WRITTEN TASK 1
In the thread about killing thorn trees, what does tinknal suggest as a choice besides cutting and treating the stumps?
WRITTEN TASK 2
Reproduce the part of the thorn tree thread from "## tinknal (May" up to and including "spray with roundup.".
WRITTEN TASK 3
Pick up the forum thread about killing thorn trees and carry it on from its last shown line.

# How to kill thorn trees



## Crowbar (Dec 29, 2009)

I have a lot of thorn trees of all sizes on some property we just bought. Can someone tell me how is the best and cheapest way to kill them and get rid of them. I know if I just cut them down they will just grow back! How in the world do you handle them? (other than just carefully)


----------



## haypoint (Oct 4, 2006)

Cut with a chainsaw. Spray the remaining stumps with brush killer.


----------



## tinknal (May 21, 2004)

haypoint said:


> Cut with a chainsaw. Spray the remaining stumps with brush killer.


Or let them leaf out and spray with roundup.


----------



## Crowbar (Dec 29, 2009)

haypoint said:


> Cut with a chainsaw. Spray the remaining stumps with brush killer.


I was wondering what brush killer to use ? I have so many of these trees that roundup would break the bank! These tree have thorns from bottom to the top .How in the world do you move them with out spreading thorns all over and causing flat tires?


----------



## Tricky Grama (Oct 7, 2006)

GIVEN DATA
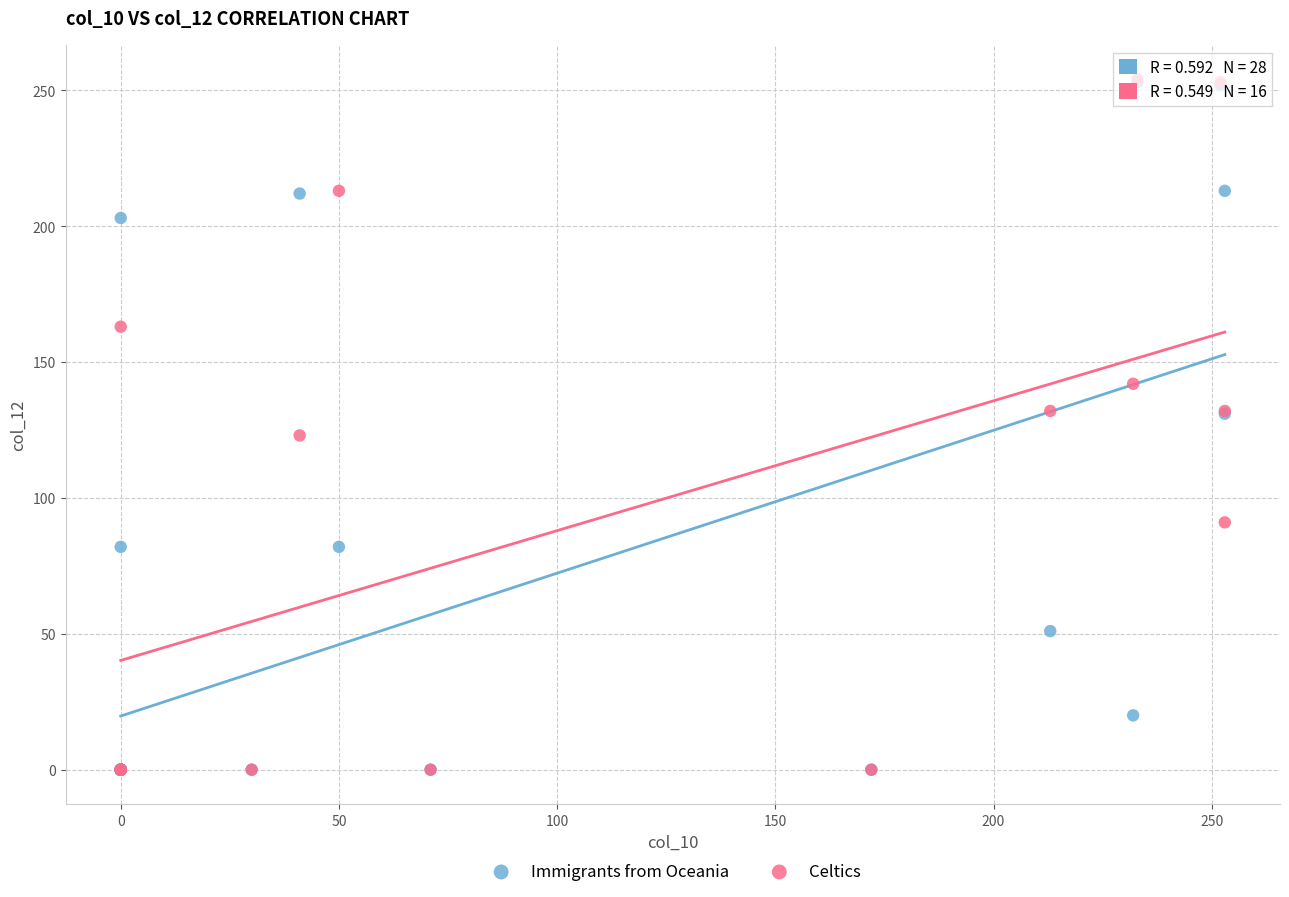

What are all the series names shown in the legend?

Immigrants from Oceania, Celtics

ANSWER SPACE 1
Let them leaf out and spray them with roundup.

ANSWER SPACE 2
## tinknal (May 21, 2004)

haypoint said:


> Cut with a chainsaw. Spray the remaining stumps with brush killer.


Or let them leaf out and spray with roundup.

ANSWER SPACE 3
Here in N. TX we have honey locust, trees w/5" 'spikes'! All over the trunk & branches. Some large ones we've left, just don't go too close! Small ones we cut then mow/clip a few times after that. We don't use roundup.

Also have prickly ash-not quite as bad as the locust but pretty stickery. After they mature, the thorns are not as bad. But if saplings are in the way, we cut then too, mow & clip afterwards.

Patty


----------



## tinknal (May 21, 2004)

Crowbar said:


> I was wondering what brush killer to use ? I have so many of these trees that roundup would break the bank! These tree have thorns from bottom to the top .How in the world do you move them with out spreading thorns all over and causing flat tires?


Actually glysophate (generic roundup) is pretty cheap now, and a little goes a long way. Go to an ag store and get the undiluted form and then mix with water.


----------



## Crowbar (Dec 29, 2009)

That is what we have the locust with the 5inc. spikes. some are next to some trees we would like to save .some of these are very large trees I don't want to leave any of them to go to seed. some are in the woods. some are in fence lines.I really need some good ideas. thanks for any and all ideas .


----------



## Toads tool (Jun 7, 2007)

Go to the local Farm and home and look for some Tordon RTU.
Cut tree down and spray the growth ring of the stump.
Right at $20 a bottle.


----------



## fishhead (Jul 19, 2006)

I thought that I heard Round-up has a generic competitor now so the price is dropping by 50%.

When I was trapping coyotes in NM one winter my tires developed slow leaks. It was from the thorns from some kind of tree.


----------



## sirquack (Feb 18, 2009)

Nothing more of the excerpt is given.